Executive Sweet (A Sample) - Page 26/88

"Sure. Bye, Kay." They hung up and Kay turned back to the window, numb.

Time to face facts. Kay thought about herself, and she thought about men. Men who wanted her as soon as they saw her. Men who would do anything to be with her, except care about her, respect her, trust her. She was amused by that old line men liked to say about women, which fit so well when turned on its head. "Men! Can't live with them. Can't live without them."

Kay didn't hate men, at least not all men. And she enjoyed having sex. She got this carefree attitude from her parents, two classic hippies who still held onto their 60's values. They had raised Kay and her younger brother in a world filled with arts and humanities and sciences, with sex and drugs and nudist colonies, with spirituality and holistic medicine and meditation. Open and honest-a pretty damned good childhood, if she did say so herself.

Kay and her parents agreed that she could date boys in high school, but that she would wait until college to have sex. It meant that she had to fight off a continuous stream of high school boys. But it also meant that she was free to indulge herself as much as she liked, guilt free, when she got to college.
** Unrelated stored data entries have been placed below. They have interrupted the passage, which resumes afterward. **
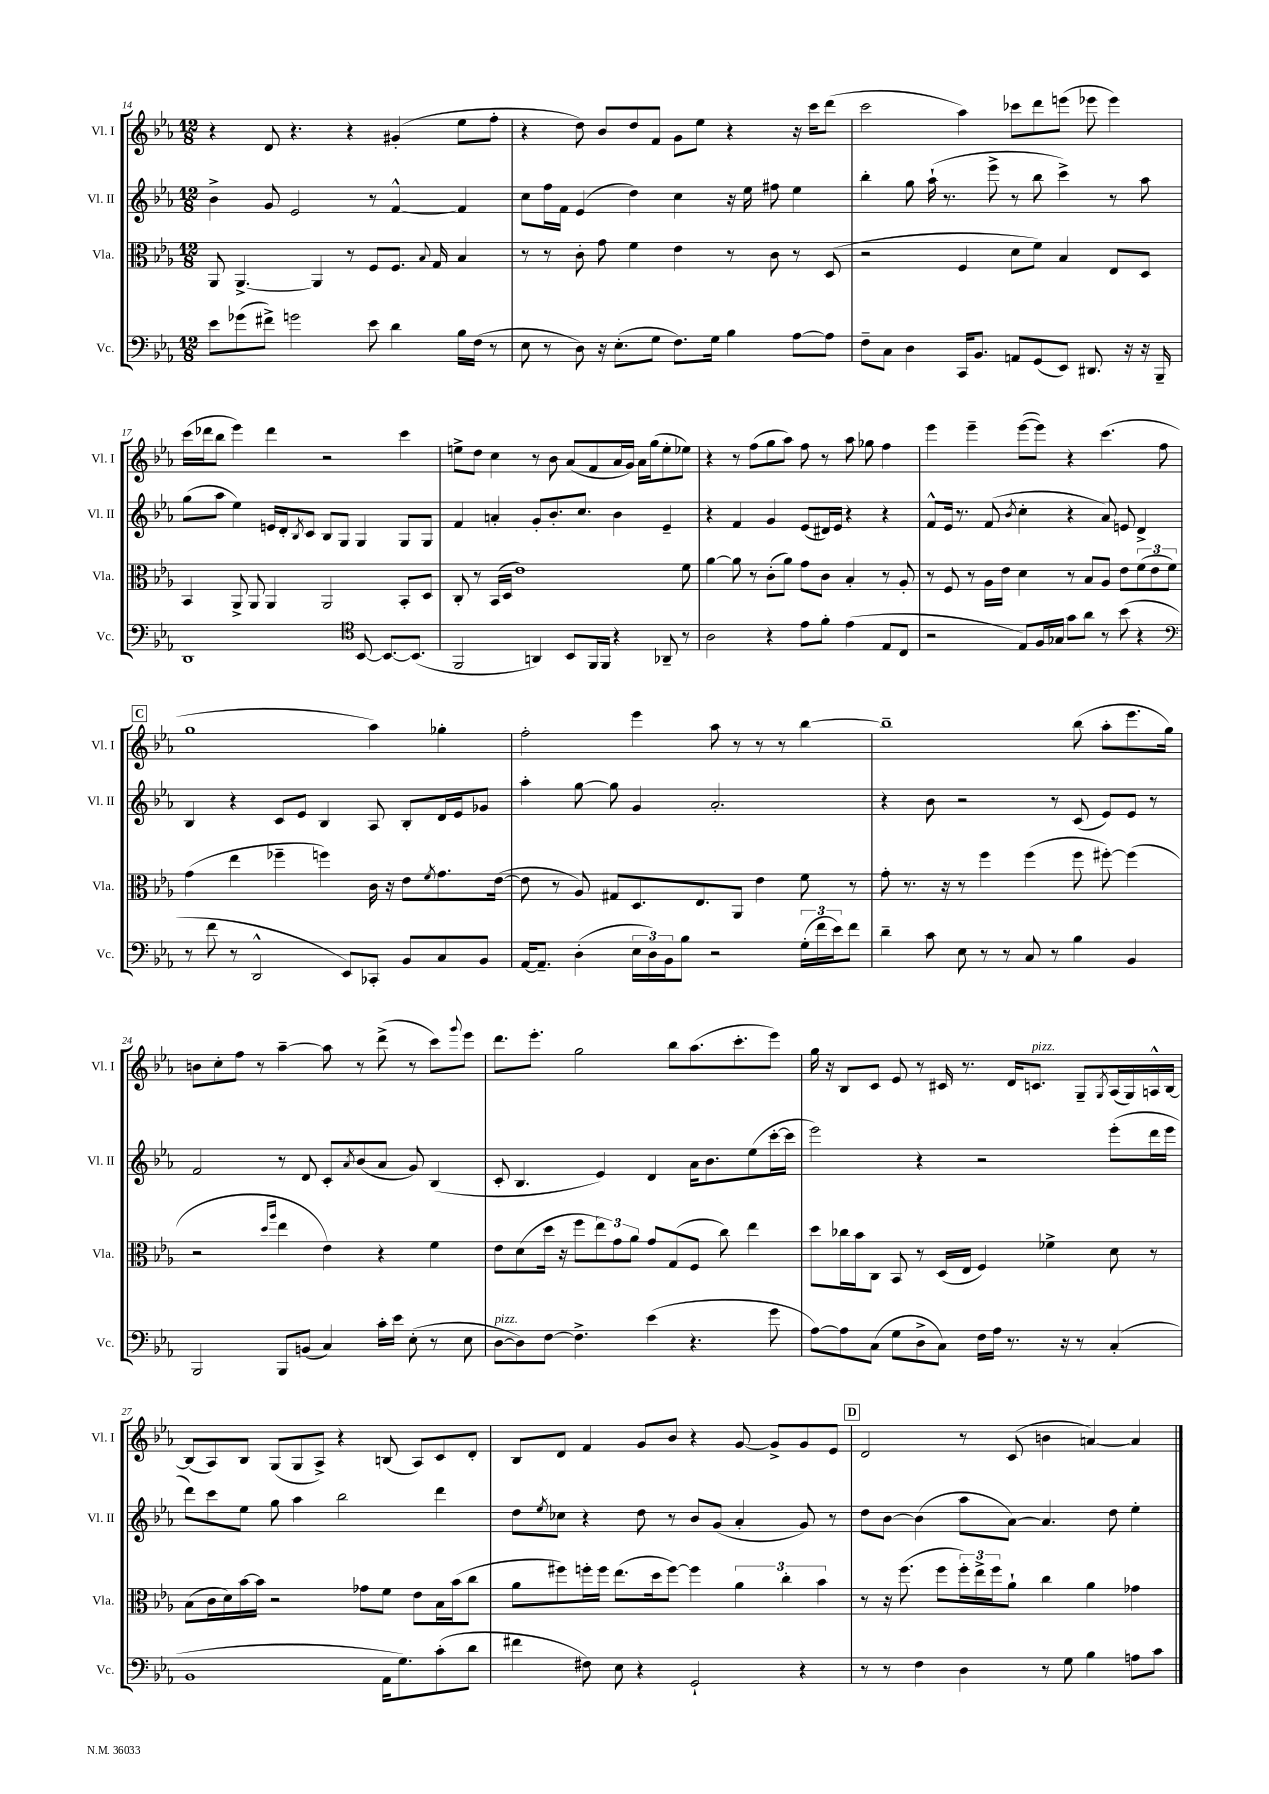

**kern	**kern	**kern	**kern
*staff4	*staff3	*staff2	*staff1
*clefF4	*clefC3	*clefG2	*clefG2
*k[b-e-a-]	*k[b-e-a-]	*k[b-e-a-]	*k[b-e-a-]
*M12/8	*M12/8	*M12/8	*M12/8
8e-\L	8AA-/	4b-^\	4r
(8g-\	[4.AA-^/	.	.
8f#^\J)	.	8g/	8d/
2g\	.	2e-/	4.r
.	4AA-/]	.	.
.	8r	.	4r
8e-\	8F/L	8r	.
4d\	8.F/J	[4f^^/	(4g#'/
.	8qqB-/	.	.
.	16G/	.	.
16B-\LL	4B-/	4f/]	8ee-\L
(16F\JJ	.	.	.
8r	.	.	8ff'\J
=	=	=	=
8E-\	8r	8cc\L	4r
8r	8r	16ff\L	.
.	.	16f\JJ	.
8D\)	8c'\	(4e-/	8dd\)
16r	8g\	.	8b-/L
(8.E-'\L	.	.	.
.	4f\	4dd\)	8dd/
8G\J	.	.	8f/J
8.F\L)	4e-\	4cc\	8g\L
.	.	.	8ee-\J
16G\Jk	.	.	.
4B-\	8r	16r	4r
.	.	16ee-\	.
.	8c\	8ff#\	.
[8A-\L	8r	4ee-\	16r
.	.	.	16ccc\LK
8A-\]J	(8D/	.	(8ddd\J
=	=	=	=
8F~\L	2r	4bb-'\	2ccc\
8C\J	.	.	.
4D\	.	8gg\	.
.	.	(16aa-`\	.
.	.	8.r	.
16CC/LK	4F/	.	4aa-\)
8.BB-/J	.	.	.
.	.	8eee-^\	.
8AA/L	8d\L	8r	8ccc-\L
(8GG/	8f\J)	8bb-\	8ddd\
8EE-/J)	4B-/	4ccc^\)	(8eee\J
8.DD#/	.	.	8eee-\
.	8E-/L	8r	4eee-\)
16r	.	.	.
16r	8D/J	8aa-\	.
16BBB-~/	.	.	.
=	=	=	=
1DD	4BB-/	(8gg\L	(16ccc\LL
.	.	.	16ddd-\J
.	.	8aa-\J	8bb-\J
.	8AA-^/	4ee-\)	4eee-\)
.	8AA-/	.	.
.	4AA-/	16e/LL	4ddd-\
.	.	16d'/J	.
.	.	8qB-/	.
.	.	8c/J	.
.	2AA-/	8B-/L	2r
.	.	8G/J	.
*clefC4	*	*	*
[8BB-/	.	4G/	.
8.BB-/_L	.	.	.
.	8BB-'/L	8G/L	4ccc\
(8.BB-/]J	.	.	.
.	8D/J	8G/J	.
=	=	=	=
2FF/	8C'/	4f/	8ee^\L
.	8r	.	8dd\J
.	(16BB-/LL	4a'/	4cc\
.	16D/JJ	.	.
.	1e-)	.	.
4AA/)	.	8g'/L	8r
.	.	8.b-'/	8b-\
8BB-/L	.	.	(8a-/L
.	.	8.cc/J	.
16FF/L	.	.	8f/
16FF/JJ	.	.	.
4r	.	4b-\	16a-/L
.	.	.	16g/JJ)
.	.	.	16a-\LL
.	.	.	(16gg\J
8AA-~/	.	4e-~/	8ee'\
8r	8f\	.	8ee-\J)
=	=	=	=
2A-\	[4a-\	4r	4r
.	8a-\]	4f/	8r
.	8r	.	(8ff\L
4r	(8c'\L	4g/	8gg\
.	8a-\J)	.	8aa-\J)
8e-\L	8g\L	(8e-/L	8ff\
8f'\J	8c\J	16d#/L)	8r
.	.	16e-/JJ	.
(4e-\	4B-'/	4r	8aa-\
.	.	.	8gg-\
8E-/L	8r	4r	4ff\
8C/J	8A-'/	.	.
=	=	=	=
2r	8r	8f^^/L	4eee-\
.	8F/	16e-/Jk	.
.	.	8.r	.
.	8r	.	4eee-~\
.	16A-\LL	(8f/	.
.	16e-\JJ	.	.
.	.	8qb-/	.
8E-/L)	4d\	4cc'\	([8eee-\L
16F/L	.	.	8eee-\]J)
16G-/JJ	.	.	.
8g\L	8r	4r	4r
8a-\J	8B-/L	.	.
8r	8A-/J	8a-/)	(4.ccc\
(8b-\	8e-\L	8e/	.
4r	(12f\	4d^/	.
.	12e-\	.	.
.	.	.	8ff\
.	12f\J)	.	.
=	=	=	=
*clefF4	*	*	*
8r	(4g\	4B-/	1gg
8f\	.	.	.
8r	4ee-\	4r	.
2DD^^/	.	.	.
.	4ff-~\	8c/L	.
.	.	8e-/J	.
.	4ff\)	4B-/	.
8EE-/L)	.	.	.
8CC-'/J	16c\	8A-/	4aa-\)
.	16r	.	.
8BB-/L	8e-\L	8B-'/L	.
.	8qf/	.	.
8C/	8.g\	16d/L	4gg-'\
.	.	16e-/J	.
8BB-/J	.	8g-/J	.
.	([16e-\Jk	.	.
=	=	=	=
[16AA-/LK	8e-\]	4aa-'\	2ff'\
8.AA-~/]J	.	.	.
.	8r	.	.
(4D'\	8A-/)	[8gg\	.
.	8G#/L	8gg\]	.
24E-\LL	8.D/	4g/	4eee-\
24D\)	.	.	.
24BB-\J	.	.	.
8B-\J	.	.	.
.	8.E-/	.	.
2r	.	2.a-'/	8aa-\
.	8AA-/J	.	8r
.	4e-\	.	8r
.	.	.	8r
(24G'\LL	8f\	.	[4bb-\
24f\	.	.	.
24e-\J)	.	.	.
8f\J	8r	.	.
=	=	=	=
4d~\	8g'\	4r	1bb-~]
.	8.r	.	.
8c\	.	8b-\	.
.	16r	.	.
8E-\	8r	2r	.
8r	4ff\	.	.
8r	.	.	.
8C/	(4ff\	.	.
8r	.	8r	.
4B-\	8ff\	(8c/	(8bb-\
.	[8ff#'\)	8e-/L)	8aa-'\L
4BB-/	(4ff#\]	8e-/J	8.eee-\
.	.	8r	.
.	.	.	16gg\Jk)
=	=	=	=
2BBB-/	2r	2f/	8b\L
.	.	.	8cc'\
.	.	.	8ff\J
.	.	.	8r
.	16qqdd/LL	.	.
.	16qqaa-/JJ	.	.
8BBB-/L	4ee-\	8r	[4aa-~\
(8BB/J	.	8d/	.
4C/)	4e-\)	8c'/L	8aa-\]
.	.	8qa-/	.
.	.	(8b-/	8r
16c'\LL	4r	8a-/J	(8ddd^\
16e-\JJ	.	.	.
(8E-'\	.	8g/)	8r
8r	4f\	(4B-/	8ccc\L)
.	.	.	8qqggg/
8E-\	.	.	8eee-\J
=	=	=	=
[8D\L	8e-\L	8c'/	8.ddd\L
8D\])	(8d\	4.B-/	.
.	.	.	8.eee-'\J
[8F\J	16dd\Jk	.	.
.	16r	.	.
4.F^\]	8ff\L	.	2gg\
.	12ee-\)	4e-/)	.
.	12g\	.	.
.	12a-\J	.	.
(4e-\	8g/L	4d/	.
.	(8G/	.	8bb-\L
4.r	8F/J	16a-\LK	(8.aa-\
.	.	8.b-\	.
.	8cc\)	.	.
.	.	.	8.ccc'\
.	4ee-\	(8ee-\	.
8g\	.	[16ccc'\L	8eee-\J)
.	.	16ccc\]JJ	.
=	=	=	=
[8A-\L)	8dd\L	2eee-\)	16gg\
.	.	.	16r
8A-\]	16cc-\L	.	8B-/L
.	16b-\J	.	.
(8C\J	8C\J	.	8c/J
8G\L	8BB-/	.	8e-/
8D^\	8r	4r	8r
8C\J)	(16D/LL	.	16c#/
.	16E-/JJ	.	8.r
16F\LL	4F/)	2r	.
16A-\JJ	.	.	.
8.r	.	.	16d/LK
.	.	.	8.c/J
.	4f-^\	.	.
16r	.	.	.
8r	.	.	8G~/L
.	.	.	8qG/
(4C'/	8d\	(8eee-'\L	(16A-/L
.	.	.	16G/)
.	8r	16ddd\L	16A^^/
.	.	16eee-\JJ	[16B-/JJ
=	=	=	=
1BB-	(8B-\L	8ddd\L)	(8B-/]L
.	16c\L	8ccc\	8A-/)
.	16d\)	.	.
.	[16b-\	8ee-\J	8B-/J
.	16b-\]JJ	.	.
.	2r	8gg\	(8G/L
.	.	4aa-\	8G/
.	.	.	8A-^/J)
.	.	2bb-\	4r
.	8g-\L	.	.
16AA-\LK	8f\J	.	(8B/
8.G\)	.	.	.
.	8e-\L	.	8A-/L)
(8c'\	16B-\L	4ddd\	8c/
.	(16b-\J	.	.
8d\J	8cc\J	.	8d'/J
=	=	=	=
4f#\	8a-\L	8dd\L	8B-/L
.	.	8qee-/	.
.	8ff#\)	8cc-\J	8d/J
8F#\)	16ff'\L	4r	4f/
.	16ff\JJ	.	.
8E-\	(8.ee-\L	.	.
4r	.	8dd\	8g/L
.	16dd\k	.	.
.	[8ff\J)	8r	8b-/J
2GG`/	4ff\]	8b-/L	4r
.	.	(8g/J	.
.	6a-\	4a-'/	[8g/
.	.	.	8g^/]L
.	6cc'\	.	.
4r	.	8g/)	8g/
.	6b-\	.	.
.	.	8r	8e-/J
=	=	=	=
8r	8r	8dd\L	2d/
8r	16r	[8b-\J	.
.	(8.ff\	.	.
4F\	.	(4b-\]	.
.	8ff\L	.	.
4D\	24ff'\L)	8aa-\L	8r
.	24ee-^\	.	.
.	24ff\J	.	.
.	8a-`\J	[8a-\J)	(8c/
8r	4cc\	4.a-/]	4b\
8G\	.	.	.
4B-\	4a-\	.	[4a/)
.	.	8dd\	.
8A\L	4g-\	4ee-'\	4a/]
8c\J	.	.	.
==	==	==	==
*-	*-	*-	*-
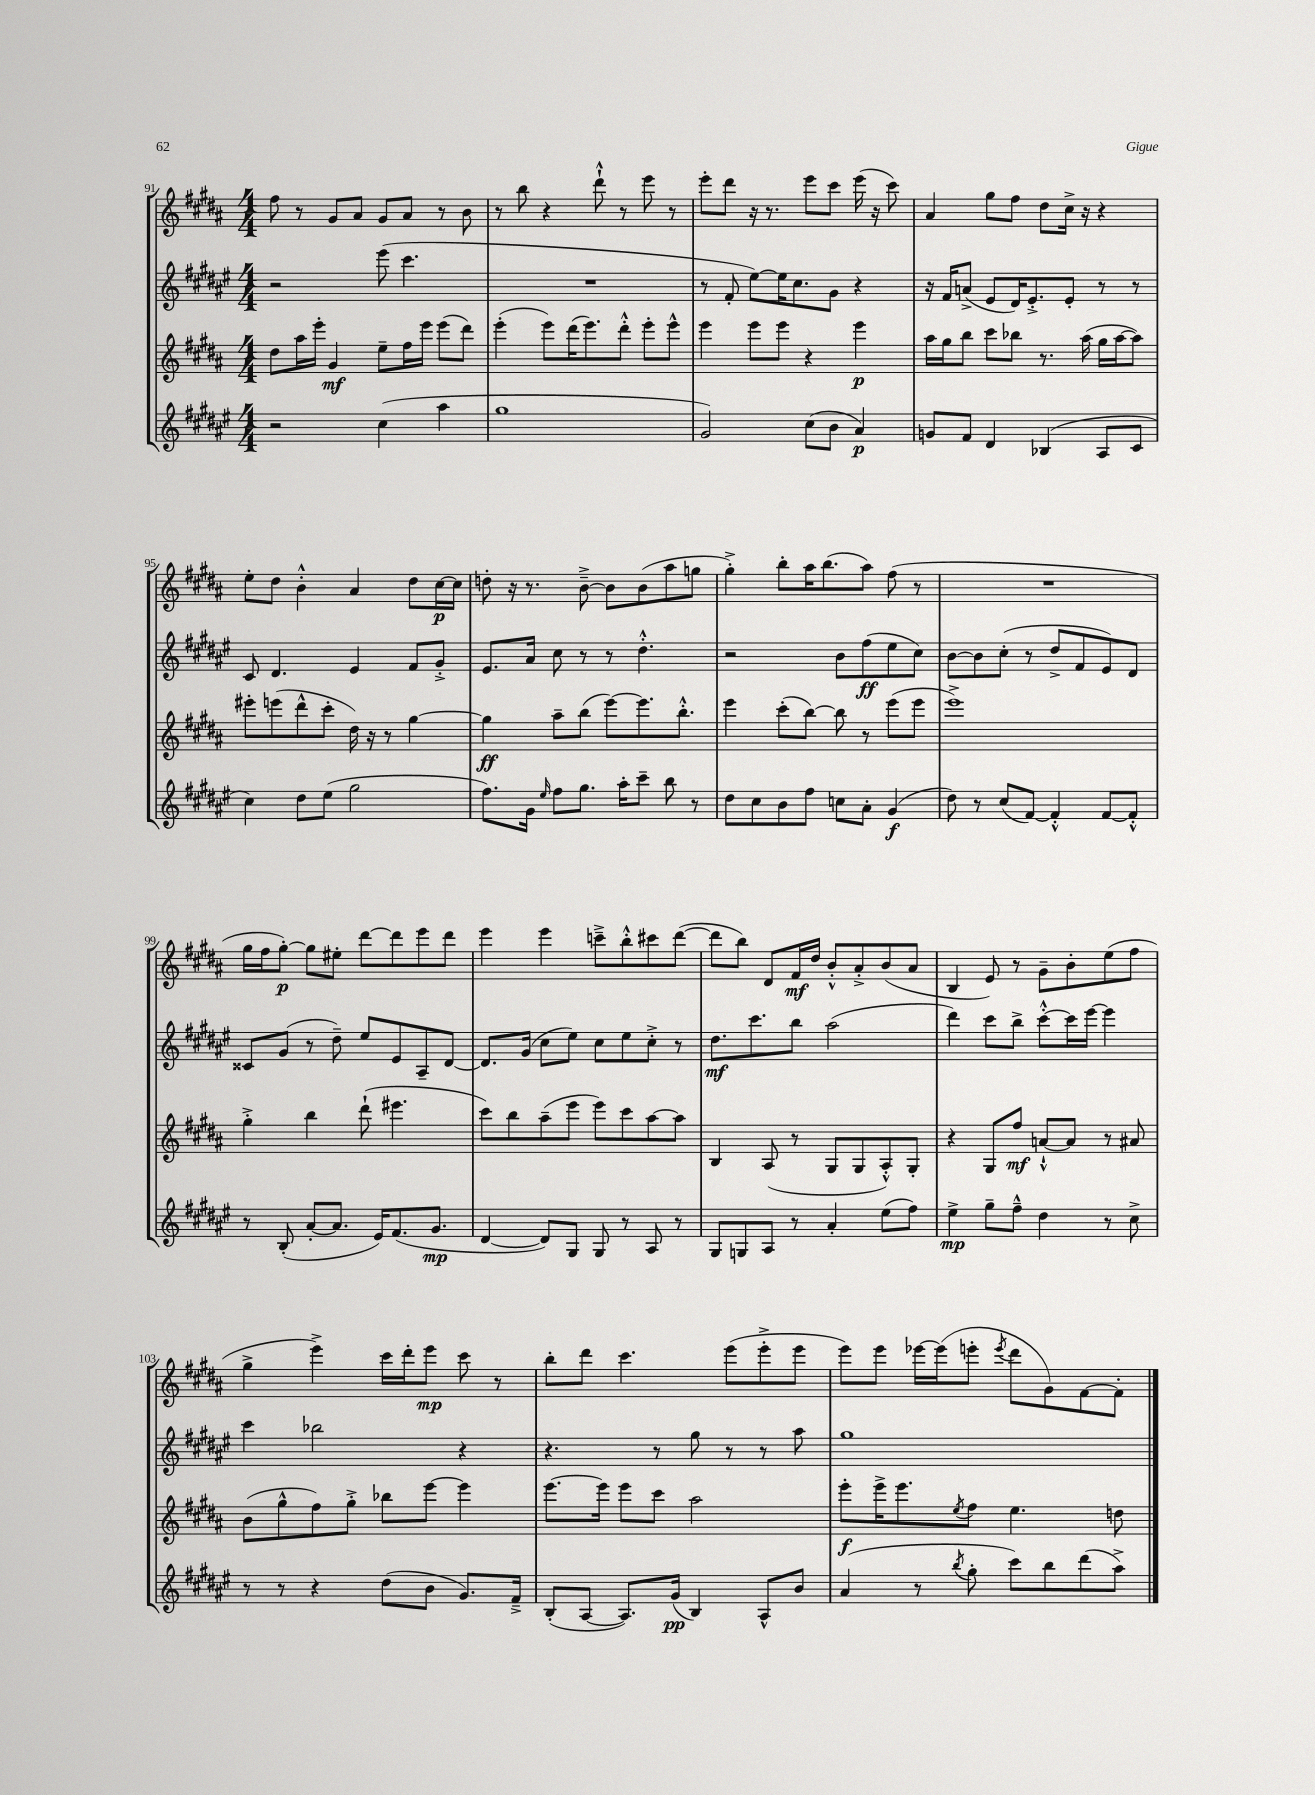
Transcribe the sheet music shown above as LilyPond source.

<<
\new StaffGroup <<
\new Staff = "s0" {
    \clef treble \key b \major \numericTimeSignature \time 4/4
    fis''8 r8 gis'8 ais'8 gis'8 ais'8 r8 b'8 |
    r8 b''8 r4 dis'''8-!-^ r8 e'''8 r8 |
    e'''8-. dis'''8 r16 r8. e'''8 cis'''8 e'''16( r16 cis'''8) |
    ais'4 gis''8 fis''8 dis''8 cis''16-> r16 r4 |
    e''8-. dis''8 b'4-.-^ ais'4 dis''8 cis''16~\p cis''16 |
    d''8-. r16 r8. b'8~---> b'8 b'8( ais''8 g''8 |
    gis''4-.->) b''8-. ais''16 b''8.( ais''8) fis''8( r8 |
    R1 |
    gis''16 fis''16 gis''8~-.\p) gis''8 eis''8-. dis'''8~ dis'''8 e'''8 dis'''8 |
    e'''4 e'''4 c'''8---> b''8-.-^ cis'''8 dis'''8~( |
    dis'''8 b''8) dis'8 fis'16\mf dis''16 b'8-.-^ ais'8-.-> b'8( ais'8 |
    b4 e'8) r8 gis'8-- b'8-. e''8( fis''8 |
    gis''4-> e'''4->) cis'''16 dis'''16-. e'''8\mp cis'''8 r8 |
    b''8-. dis'''8 cis'''4. e'''8( e'''8-.-> e'''8 |
    e'''8) e'''8 ees'''16~ ees'''16( e'''8-. \acciaccatura { e'''8 } dis'''8 gis'8) fis'8~ fis'8-. \bar "|." |
}
\new Staff = "s1" {
    \clef treble \key fis \major \numericTimeSignature \time 4/4
    r2 eis'''8( cis'''4. |
    R1 |
    r8 fis'8-. eis''8~) eis''16 cis''8. gis'8 r4 |
    r16 fis'16 a'8->( eis'8 dis'16) eis'8.-.-> eis'8-. r8 r8 |
    cis'8 dis'4. eis'4 fis'8 gis'8-.-> |
    eis'8. ais'16 cis''8 r8 r8 dis''4.-.-^ |
    r2 b'8 fis''8\ff( eis''8 cis''8) |
    b'8~ b'8 cis''8-.( r8 dis''8-> fis'8 eis'8) dis'8 |
    cisis'8 gis'8( r8 dis''8--) eis''8 eis'8 ais8-- dis'8~ |
    dis'8. gis'16( cis''8 eis''8) cis''8 eis''8 cis''8-.-> r8 |
    dis''8.\mf cis'''8. b''8 ais''2( |
    dis'''4) cis'''8 b''8-> cis'''8~-.-^ cis'''16 eis'''16~ eis'''4 |
    cis'''4 bes''2 r4 |
    r4. r8 gis''8 r8 r8 ais''8 |
    gis''1 \bar "|." |
}
\new Staff = "s2" {
    \clef treble \key b \major \numericTimeSignature \time 4/4
    dis''8 ais''16 e'''16-. gis'4\mf e''8-- fis''16 e'''16 e'''8( dis'''8) |
    e'''4-.( e'''8) dis'''16( e'''8.) dis'''8-.-^ e'''8-. e'''8-^ |
    e'''4 e'''8 e'''8 r4 e'''4\p |
    ais''16 gis''16 b''8 cis'''8 bes''8 r8. ais''16( gis''16 ais''16~ ais''8) |
    eis'''8-. e'''8( dis'''8-^ cis'''8-. dis''16) r16 r8 gis''4~ |
    gis''4\ff ais''8-- b''8( e'''8~) e'''8. b''8.-.-^ |
    e'''4 cis'''8-.( b''8~) b''8 r8 e'''8( e'''8 |
    e'''1->) |
    gis''4-.-> b''4 dis'''8-!( eis'''4. |
    cis'''8) b''8 ais''8--( e'''8 e'''8) cis'''8 ais''8~ ais''8 |
    b4 ais8( r8 gis8 gis8 ais8-.-^) gis8-. |
    r4 gis8 fis''8\mf a'8~-!-^ a'8 r8 ais'8 |
    b'8( gis''8-^ fis''8) gis''8-.-> bes''8 e'''8~ e'''4 |
    e'''8.~ e'''16 e'''8 cis'''8 ais''2 |
    e'''8-.\f e'''16-> e'''8. \acciaccatura { e''8 } fis''8 e''4. d''8 \bar "|." |
}
\new Staff = "s3" {
    \clef treble \key fis \major \numericTimeSignature \time 4/4
    r2 cis''4( ais''4 |
    gis''1 |
    gis'2) cis''8( b'8 ais'4\p) |
    g'8 fis'8 dis'4 bes4( ais8 cis'8 |
    cis''4) dis''8 eis''8( gis''2 |
    fis''8.) gis'16 \grace { eis''16 } fis''8 gis''8. ais''16-. cis'''8-- b''8 r8 |
    dis''8 cis''8 b'8 fis''8 c''8 ais'8-. gis'4\f( |
    dis''8) r8 cis''8( fis'8~) fis'4-.-^ fis'8~ fis'8-.-^ |
    r8 b8-.( ais'8~-. ais'8. eis'16) fis'8.( gis'8.\mp |
    dis'4~ dis'8) gis8 gis8 r8 ais8 r8 |
    gis8 g8 ais8 r8 ais'4-. eis''8( fis''8) |
    eis''4->\mp gis''8-- fis''8---^ dis''4 r8 cis''8-> |
    r8 r8 r4 dis''8( b'8 gis'8.) fis'16---> |
    b8-.( ais8~ ais8.) gis'16\pp( b4) ais8-^ b'8 |
    ais'4( r8 \acciaccatura { b''8 } gis''8-. cis'''8) b''8 dis'''8( ais''8->) \bar "|." |
}
>>
>>
\layout { \context { \Score currentBarNumber = #91 } }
Once in college, Kay availed herself of the long line of boys who eagerly offered themselves to her. She soon learned something that her parents had not taught her: being beautiful was not always a good thing. Men found it difficult to be themselves when she was around. They changed, acted weird. Some became swaggering tough guys, unable to focus on anything but sex. Others became timid babbling boys, unable to focus on anything at all. Some were cool and could handle her, but only for a while. Any relationship that lasted more than a month would collapse from the pressure of jealousy-she had yet to meet a man secure enough to endure the nonstop stream of attention that her looks elicited from other men. It made relationships difficult and love impossible.

Of course, Dan was no different than any other man. He not only saw her as a sex object, but he wanted to make it a part of her work! Where was the line between this and prostitution?

Then again, Kay had to admit that Dan was right about one thing: she understood very well the power she had over men and had become good at wielding it. Over the years, she had mastered many more skills than her early high school game of tripping men in malls. Dan wanted her to be a seductive con artist. The concept wasn't new to her, only the scale. In the past, she had used her appeal for small gains. Now she could grab thousands of dollars with a single wiggle of her hips.